[Problem details]:
Copy exactly, and only, the lines from the line containing "No content to display" through the last line of the records below, both included, and leave out any pictures.

[Input data]:
....................

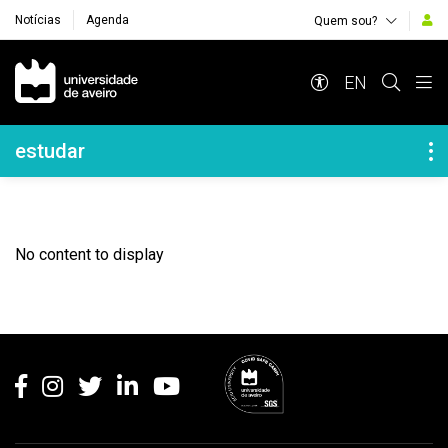
Notícias
Agenda
Quem sou?
Navegação Principal
EN
Navegação Lateral
estudar
No content to display
Rodapé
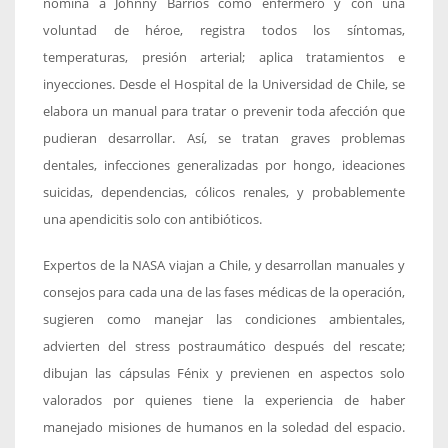
nomina a Johnny Barrios como enfermero y con una
voluntad de héroe, registra todos los síntomas,
temperaturas, presión arterial; aplica tratamientos e
inyecciones. Desde el Hospital de la Universidad de Chile, se
elabora un manual para tratar o prevenir toda afección que
pudieran desarrollar. Así, se tratan graves problemas
dentales, infecciones generalizadas por hongo, ideaciones
suicidas, dependencias, cólicos renales, y probablemente
una apendicitis solo con antibióticos.
Expertos de la NASA viajan a Chile, y desarrollan manuales y
consejos para cada una de las fases médicas de la operación,
sugieren como manejar las condiciones ambientales,
advierten del stress postraumático después del rescate;
dibujan las cápsulas Fénix y previenen en aspectos solo
valorados por quienes tiene la experiencia de haber
manejado misiones de humanos en la soledad del espacio.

....................

[Exercise answer]:
No content to display
Rodapé
nomina a Johnny Barrios como enfermero y con una
voluntad de héroe, registra todos los síntomas,
temperaturas, presión arterial; aplica tratamientos e
inyecciones. Desde el Hospital de la Universidad de Chile, se
elabora un manual para tratar o prevenir toda afección que
pudieran desarrollar. Así, se tratan graves problemas
dentales, infecciones generalizadas por hongo, ideaciones
suicidas, dependencias, cólicos renales, y probablemente
una apendicitis solo con antibióticos.
Expertos de la NASA viajan a Chile, y desarrollan manuales y
consejos para cada una de las fases médicas de la operación,
sugieren como manejar las condiciones ambientales,
advierten del stress postraumático después del rescate;
dibujan las cápsulas Fénix y previenen en aspectos solo
valorados por quienes tiene la experiencia de haber
manejado misiones de humanos en la soledad del espacio.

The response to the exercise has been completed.